The Freeh report argues that it was Paterno who persuaded other administrators to keep the scandal in-house despite legal requirements that abuse be reported to outside authorities. The report also cites emails to show that Paterno knew of the 1998 report but did not act to bar Sandusky from the campus.
The Paterno family has strongly rejected such suggestions.
“The announcement of the findings by the Freeh Group is yet another shocking turn of events in this crisis,” the Paterno family said in a statement e-mailed to reporters Monday. “We are dismayed by, and vehemently disagree with, some of the conclusions and assertions and the process by which they were developed. Mr. Freeh presented his opinions and interpretations as if they were absolute facts. We believe numerous issues in the report, and his commentary, bear further review.”
The family repeated its position that Paterno did not shield Sandusky nor do anything to impede any investigation into Paterno’s top aide.
DOCUMENT: Paterno, Penn State failed in Sandusky case
“The 1998 incident was fully and independently investigated by law enforcement officials. The Freeh report confirms this. It is also a matter of record that Joe Paterno promptly and fully reported the 2001 incident to his superiors. It can certainly be asserted that Joe Paterno could have done more. He acknowledged this himself last fall. But to claim that he knowingly, intentionally protected a pedophile is false,” the family stated.

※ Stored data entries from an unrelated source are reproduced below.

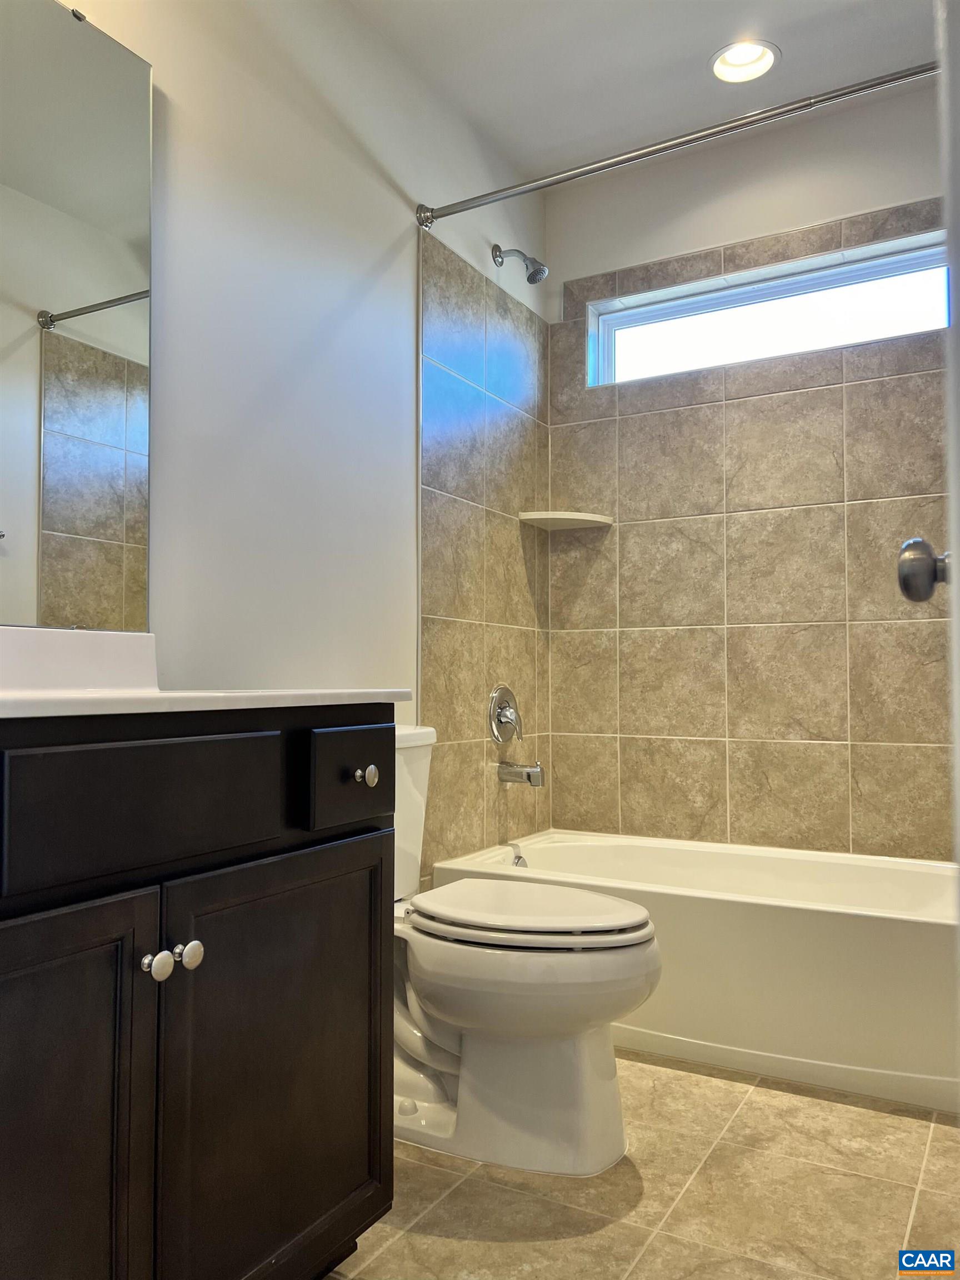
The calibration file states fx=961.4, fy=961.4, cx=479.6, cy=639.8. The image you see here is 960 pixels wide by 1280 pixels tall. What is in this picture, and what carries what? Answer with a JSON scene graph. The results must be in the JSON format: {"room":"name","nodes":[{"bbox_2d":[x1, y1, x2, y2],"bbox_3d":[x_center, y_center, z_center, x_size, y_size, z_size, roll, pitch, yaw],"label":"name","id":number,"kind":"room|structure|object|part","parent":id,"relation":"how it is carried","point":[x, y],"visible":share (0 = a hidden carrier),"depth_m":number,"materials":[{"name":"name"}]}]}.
{"room":"bathroom","nodes":[
{"label":"bathroom","id":0,"kind":"room"},
{"bbox_2d":[43,0,550,890],"bbox_3d":[-0.602,-0.297,1.947,0.135,2.596,3.375,-1,-3,30],"label":"left wall","id":1,"kind":"structure","parent":0,"point":[389,200],"depth_m":2.17,"materials":[{"name":"white paint"}]},
{"bbox_2d":[0,0,153,631],"bbox_3d":[-0.866,-0.560,1.326,0.009,1.071,1.054,-1,-3,30],"label":"mirror","id":2,"kind":"object","parent":1,"relation":"attached to","point":[88,530],"visible":1,"depth_m":1.63,"materials":[{"name":"mirror"}]},
{"bbox_2d":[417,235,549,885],"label":"wall tile","id":3,"kind":"object","parent":1,"relation":"attached to","point":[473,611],"visible":0.84,"depth_m":2.85,"materials":[{"name":"tile"}]},
{"bbox_2d":[488,684,523,743],"bbox_3d":[0.099,0.228,2.963,0.068,0.184,0.178,-1,-3,30],"label":"shower valve","id":4,"kind":"object","parent":1,"relation":"attached to","point":[507,716],"visible":0.99,"depth_m":2.94,"materials":[{"name":"silver metal"}]},
{"bbox_2d":[492,243,549,284],"bbox_3d":[0.128,-1.160,2.958,0.170,0.146,0.085,-1,-3,30],"label":"shower head","id":5,"kind":"object","parent":1,"relation":"attached to","point":[531,280],"visible":0.98,"depth_m":2.94},
{"bbox_2d":[497,760,545,787],"bbox_3d":[0.132,0.405,2.948,0.141,0.079,0.064,-1,-3,30],"label":"tub spout","id":6,"kind":"object","parent":1,"relation":"attached to","point":[536,770],"visible":0.98,"depth_m":2.93,"materials":[{"name":"silver metal"}]},
{"bbox_2d":[413,57,933,229],"bbox_3d":[0.531,-1.169,2.219,1.570,0.069,0.063,-1,-3,30],"label":"shower curtain rod","id":7,"kind":"object","parent":1,"relation":"attached to","point":[866,87],"visible":0.96,"depth_m":2.24,"materials":[{"name":"silver metal"}]},
{"bbox_2d":[323,1050,959,1279],"bbox_3d":[0.073,1.000,1.363,1.763,0.099,3.782,-1,-3,30],"label":"floor","id":8,"kind":"structure","parent":0,"point":[892,1117],"depth_m":1.66,"materials":[{"name":"beige tile"}]},
{"bbox_2d":[0,706,399,1279],"bbox_3d":[-0.569,0.516,1.223,0.577,0.877,0.988,-1,-3,30],"label":"vanity cabinet","id":9,"kind":"object","parent":8,"relation":"on","point":[339,864],"visible":0.99,"depth_m":1.14,"materials":[{"name":"black wood"}]},
{"bbox_2d":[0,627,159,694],"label":"backsplash","id":10,"kind":"structure","parent":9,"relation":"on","point":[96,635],"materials":[{"name":"white stone"}]},
{"bbox_3d":[-0.512,0.637,1.039,0.049,0.668,0.337,-1,-3,30],"label":"cabinet door","id":11,"kind":"part","parent":9,"relation":"part of","materials":[{"name":"brown wood"}]},
{"bbox_3d":[-0.392,0.200,1.166,0.037,0.137,0.333,-1,-3,30],"label":"drawer","id":12,"kind":"part","parent":9,"relation":"part of","materials":[{"name":"wood"}]},
{"bbox_3d":[-0.396,0.394,1.171,0.031,0.032,0.032,-1,-3,30],"label":"knob","id":13,"kind":"part","parent":9,"relation":"part of","materials":[{"name":"silver metal"}]},
{"bbox_3d":[-0.374,0.397,1.223,0.030,0.032,0.030,-1,-3,30],"label":"knob","id":14,"kind":"part","parent":9,"relation":"part of","materials":[{"name":"silver metal"}]},
{"bbox_2d":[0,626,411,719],"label":"vanity countertop","id":15,"kind":"structure","parent":9,"relation":"on","point":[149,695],"depth_m":1.47,"materials":[{"name":"white stone"}]},
{"bbox_3d":[-0.278,0.646,1.395,0.040,0.614,0.394,-1,-3,30],"label":"cabinet door","id":16,"kind":"part","parent":9,"relation":"part of","materials":[{"name":"wood"}]},
{"bbox_3d":[-0.188,0.206,1.458,0.031,0.128,0.191,-1,-3,30],"label":"drawer","id":17,"kind":"part","parent":9,"relation":"part of","materials":[{"name":"wood"}]},
{"bbox_3d":[-0.186,0.217,1.537,0.030,0.033,0.031,-1,-3,30],"label":"knob","id":18,"kind":"part","parent":9,"relation":"part of","materials":[{"name":"silver metal"}]},
{"bbox_2d":[388,723,661,1177],"bbox_3d":[-0.038,0.582,1.960,0.819,0.786,0.464,-1,-3,30],"label":"toilet","id":19,"kind":"object","parent":8,"relation":"on","point":[446,1039],"visible":0.65,"depth_m":1.79,"materials":[{"name":"white ceramic"}]},
{"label":"toilet base","id":20,"kind":"part","parent":19,"relation":"part of","materials":[{"name":"white ceramic"}]},
{"bbox_3d":[0.093,0.549,1.993,0.505,0.038,0.398,-1,-3,30],"label":"toilet lid","id":21,"kind":"part","parent":19,"relation":"part of","materials":[{"name":"white plastic"}]},
{"bbox_2d":[427,828,959,1113],"bbox_3d":[0.680,0.798,2.556,1.516,0.389,0.747,-1,-3,30],"label":"bathtub","id":22,"kind":"object","parent":8,"relation":"on","point":[895,929],"visible":0.74,"depth_m":2.19,"materials":[{"name":"white plastic"}]},
{"bbox_2d":[511,850,528,867],"bbox_3d":[0.117,0.680,2.902,0.049,0.083,0.072,-1,-3,30],"label":"overflow drain","id":23,"kind":"object","parent":22,"relation":"attached to","point":[518,859],"visible":0.55,"depth_m":2.90,"materials":[{"name":"silver metal"}]},
{"bbox_2d":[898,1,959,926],"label":"door","id":24,"kind":"structure","parent":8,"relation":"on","point":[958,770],"depth_m":0.75,"materials":[{"name":"white paint"}]},
{"bbox_2d":[896,536,949,602],"bbox_3d":[0.454,-0.067,0.880,0.134,0.062,0.066,-1,-3,30],"label":"door knob","id":25,"kind":"object","parent":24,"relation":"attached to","point":[903,587],"visible":0.96,"depth_m":0.88,"materials":[{"name":"metal"}]},
{"bbox_2d":[346,0,938,182],"bbox_3d":[0.153,-1.675,1.540,1.862,0.105,3.508,-1,-3,30],"label":"ceiling","id":26,"kind":"structure","parent":0,"point":[703,44],"depth_m":2.62,"materials":[{"name":"white paint"}]},
{"bbox_2d":[709,38,780,83],"bbox_3d":[0.722,-1.611,2.629,0.191,0.067,0.190,-1,-3,30],"label":"recessed light","id":27,"kind":"object","parent":26,"relation":"in","point":[736,55],"visible":0.98,"depth_m":2.65,"materials":[{"name":"white"}]},
{"bbox_2d":[542,73,948,862],"bbox_3d":[0.996,-0.275,2.961,1.683,2.607,0.156,-1,-3,30],"label":"back wall","id":28,"kind":"structure","parent":0,"point":[892,189],"depth_m":2.99,"materials":[{"name":"beige tile"}]},
{"bbox_2d":[517,510,612,529],"bbox_3d":[0.281,-0.394,3.134,0.236,0.027,0.233,-1,-3,30],"label":"corner shelf","id":29,"kind":"object","parent":28,"relation":"attached to","point":[579,517],"visible":0.96,"depth_m":3.10,"materials":[{"name":"white"}]},
{"bbox_2d":[581,230,947,389],"bbox_3d":[0.917,-0.999,3.042,1.206,0.293,0.072,-1,-3,30],"label":"window","id":30,"kind":"structure","parent":28,"relation":"in","point":[623,315],"depth_m":3.04,"materials":[{"name":"glass"}]}
]}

The family said it is asking attorneys and experts to review the Freeh report and its findings. “We have also asked them to go beyond the report and identify additional information that should be analyzed,” the family said.
The family is acting amid reports that the university is considering removing a statue of Paterno from outside the school’s Beaver Stadium. Critics have complained that the statue is inappropriate given the findings of the Freeh report.
Beyond Paterno’s legacy, the question of liability remains a difficult issue for the university. Eight of Sandusky’s victims testified at the June trial, often in tearful and heartbreaking detail about how they were repeatedly molested by Sandusky. The coach had befriended them as disadvantaged boys -- clients at the charity he founded, the Second Mile.
But the number of Sandusky victims could be larger than just those involved in the criminal proceedings, according to lawyers who are preparing the lawsuits against the school. Some of the victims have come forward publicly, including Matthew Sandusky, one of Jerry Sandusky’s adopted sons, who told prosecutors that he too was molested.